**DATA PROVIDED**
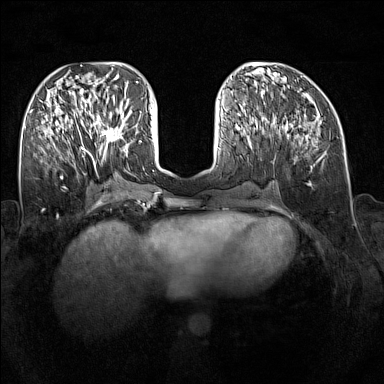
Breast MRI (dynamic contrast-enhanced), one axial slice; position 63 of 160 along the scan axis; dynamic contrast-enhanced series, time point 2 of 7 at this slice position (early post-contrast); 1.5 T; TE 1.8 ms, TR 5 ms; 384 × 384 image matrix. Female patient.
Annotated regions visible in this slice (semi-automatically segmented with operator editing):
- enhancing-tissue mask used for the functional tumour volume (all voxels passing the contrast-enhancement thresholds inside the analysis volume; usually the tumour): bounding box (x1, y1, x2, y2) in pixels: (89, 109, 126, 147)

**WHAT IS NEEDED**
The answer consists of the lines above that include the word "slice", each copied exactly.

**THE COMPLETED TASK**
Breast MRI (dynamic contrast-enhanced), one axial slice; position 63 of 160 along the scan axis; dynamic contrast-enhanced series, time point 2 of 7 at this slice position (early post-contrast); 1.5 T; TE 1.8 ms, TR 5 ms; 384 × 384 image matrix. Female patient.
Annotated regions visible in this slice (semi-automatically segmented with operator editing):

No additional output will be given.